Page-level text extractions
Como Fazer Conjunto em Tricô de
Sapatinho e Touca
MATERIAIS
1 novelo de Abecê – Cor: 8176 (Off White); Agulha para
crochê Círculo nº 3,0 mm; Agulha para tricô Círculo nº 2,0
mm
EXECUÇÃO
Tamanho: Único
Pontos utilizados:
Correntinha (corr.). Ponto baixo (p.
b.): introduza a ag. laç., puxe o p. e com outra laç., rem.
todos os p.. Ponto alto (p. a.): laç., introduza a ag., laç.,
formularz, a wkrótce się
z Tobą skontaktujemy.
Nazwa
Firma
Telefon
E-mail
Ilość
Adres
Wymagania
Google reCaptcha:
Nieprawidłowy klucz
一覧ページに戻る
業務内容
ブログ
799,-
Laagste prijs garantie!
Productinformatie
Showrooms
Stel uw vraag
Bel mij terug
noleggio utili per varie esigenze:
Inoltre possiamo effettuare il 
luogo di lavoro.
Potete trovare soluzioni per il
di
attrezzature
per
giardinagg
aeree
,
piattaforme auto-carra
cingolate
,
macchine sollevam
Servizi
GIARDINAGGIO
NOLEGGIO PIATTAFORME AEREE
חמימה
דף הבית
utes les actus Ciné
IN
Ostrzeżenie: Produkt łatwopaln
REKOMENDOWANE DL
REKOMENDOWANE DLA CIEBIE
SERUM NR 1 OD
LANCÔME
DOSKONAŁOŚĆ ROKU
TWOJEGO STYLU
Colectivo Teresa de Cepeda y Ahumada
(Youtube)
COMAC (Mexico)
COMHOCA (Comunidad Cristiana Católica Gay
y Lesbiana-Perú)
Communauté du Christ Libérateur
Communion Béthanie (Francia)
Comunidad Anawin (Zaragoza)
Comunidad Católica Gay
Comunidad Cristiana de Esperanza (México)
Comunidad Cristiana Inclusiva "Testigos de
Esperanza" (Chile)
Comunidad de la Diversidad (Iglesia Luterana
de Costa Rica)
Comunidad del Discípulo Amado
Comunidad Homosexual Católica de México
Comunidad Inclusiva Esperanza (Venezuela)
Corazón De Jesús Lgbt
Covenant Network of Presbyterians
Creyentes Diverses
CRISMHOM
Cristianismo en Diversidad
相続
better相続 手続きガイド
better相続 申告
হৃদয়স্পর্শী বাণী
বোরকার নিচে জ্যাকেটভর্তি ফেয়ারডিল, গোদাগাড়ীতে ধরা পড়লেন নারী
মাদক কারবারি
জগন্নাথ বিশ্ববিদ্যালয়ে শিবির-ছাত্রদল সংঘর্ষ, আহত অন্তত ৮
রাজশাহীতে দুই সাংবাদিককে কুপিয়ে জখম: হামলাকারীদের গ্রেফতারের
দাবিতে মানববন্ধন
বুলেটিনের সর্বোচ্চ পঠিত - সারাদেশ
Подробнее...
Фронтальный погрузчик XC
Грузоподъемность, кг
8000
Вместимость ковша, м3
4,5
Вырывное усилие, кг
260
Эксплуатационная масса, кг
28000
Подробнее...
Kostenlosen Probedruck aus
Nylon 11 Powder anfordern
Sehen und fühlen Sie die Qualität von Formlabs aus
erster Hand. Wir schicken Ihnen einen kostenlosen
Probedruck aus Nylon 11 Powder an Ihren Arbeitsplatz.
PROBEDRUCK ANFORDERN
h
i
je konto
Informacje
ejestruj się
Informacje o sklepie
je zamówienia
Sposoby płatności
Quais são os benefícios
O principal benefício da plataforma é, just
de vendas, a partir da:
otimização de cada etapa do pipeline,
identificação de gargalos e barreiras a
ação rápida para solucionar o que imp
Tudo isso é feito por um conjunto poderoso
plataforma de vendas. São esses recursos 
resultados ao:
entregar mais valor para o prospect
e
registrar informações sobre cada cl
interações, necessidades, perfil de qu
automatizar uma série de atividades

### WHAT NEEDS TO BE DONE
How many lines in the listing above contain the string "Powder"? Reply with the number alone.

### ANSWER TO THIS PROBLEM
2